“主动响应”型表面结构制备及生物学效应

"Active response" is a property that provides a material with capability to "recognize" biological signals, take specific actions and "reply to" the biological systems. Based on the structural and metabolic differeces in bacterial and mammalian cells, this project proposes to introduce,via plasma-based surface modification techniques,silver nano particles or/and some soluble calcium,strontium and magnesium into titanium-based materials(including pure titanium and titanium oxide),and obtain surface structures with "active response" to those "proton-coupled electron transfer" related processes in bacterial and mammalian cells, leading to biological properties that inhibit the adhesion of bacteria but promote that of mammalian cells. The formation kinetics and thermodynamics of those nano surface structures will be characterized and optimized to obtain a technique that can fabricate "responsive" surfaces with controllable and steady property.The adhesion, replication, differentiation as well as the related protein, gene expression behaviors of both bacterial and bone cells cultured on the structures will be studied at the molecular level to reveal the interacting mechanism between these cells and the fabricated surface structures. Animal experiments will be carried out to test the in vivo performances of these structures, and finally confirm the design idea on "Fabrication of surface structures with active response". On the basis of the"proton-coupled electron transfer" theory, a common phenomenon in both materials and biology, this project proposes to endow titanium based materials with "controlled biological response" and "active repairing" properties with nano surface structures of both short and long range activities to biological systems. The results obtained in the present study may become important references in fabrication of implantable devices with both excellent antibacterial and osteogenic properties.

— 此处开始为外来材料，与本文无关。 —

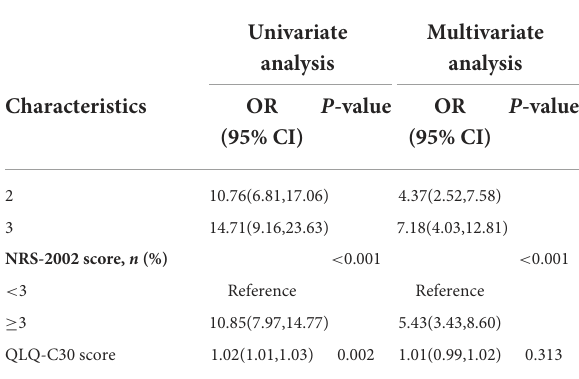
TABLE 2 Univariate and multivariate logistic regression analyses of the risk factors associated with low SMD in the training cohort a .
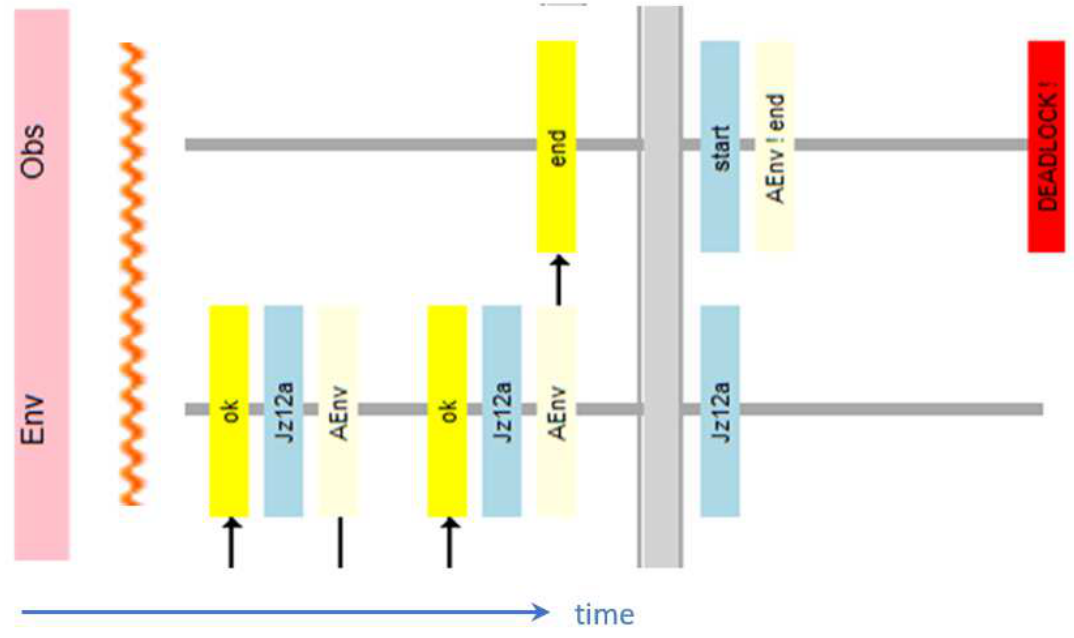
Figure 16. Counter-example for the study of freedom from system deadlock—final fragment.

材料"识别"生物信号并采取特异性行动"应答"生物系统的过程谓之"主动响应"。基于细菌和细胞在结构及代谢方面的差异，本项目拟采用等离子体技术将纳米银及可溶的钙、锶、镁等组分引入钛材料(含纯钛和氧化钛)表面，利用相关协同效应"主动响应"细菌和细胞"质子耦合电子转移"过程，探讨其"抑制细菌而促进细胞"的生物学效应。了解纳米表面结构形成的热力学及动力学机制，完善"响应"型表面结构制备工艺；从分子生物学层面研究细菌及成骨相关细胞的粘附、分化和增殖，检测蛋白和基因表达，阐述影响细菌和细胞行为的规律，并设计动物模型研究其体内生物学表现，验证"主动响应"型表面结构设计思想。本项目以贯通"材料"和"生物"领域的普遍现象──"质子耦合电子转移"过程为基础，提出从材料与生物系统相互作用的"近程"和"远程"途径出发，赋予钛材料"可控生物响应" 和"主动修复"功能，为兼具抗菌和成骨植入体制备储备解决方案及基础数据。

项目基于“肖特基接触”效应和“微电池”效应，提出“安全抗菌”和“成骨兼抗菌”的钛表面设计思路，制备氧化钛/纳米银、氧化钛/纳米铁、纳米银/镁、纳米银/锌、纳米银/钙等复合功能涂层。发现其 “安全抗菌”和“成骨兼抗菌”功能与材料表面的“收集电子”或“消耗质子”特征和生物系统的“质子耦合电子转移”生理过程之间的相互作用相关。第三方对镶嵌式纳米银的钛表面进行生物安全检测，均呈正面结论。对相关技术进行医学转化，发展具有抗菌功能的钛牙种植体，其6周骨整合率(BIC, 犬模型)达79.3%。在 Biomateirals、The Journal of Physical Chemistry Letters、ACS Applied Materials & Interfaces等杂志发表标注项目资助号的SCI论文24篇，编著英文专著1部，申请发明专利2项，在国内外会议作邀请报告3次。培养研究生5名。项目负责人曹辉亮入选上海市青年科技启明星计划(A)和中国科学院青年创新促进会。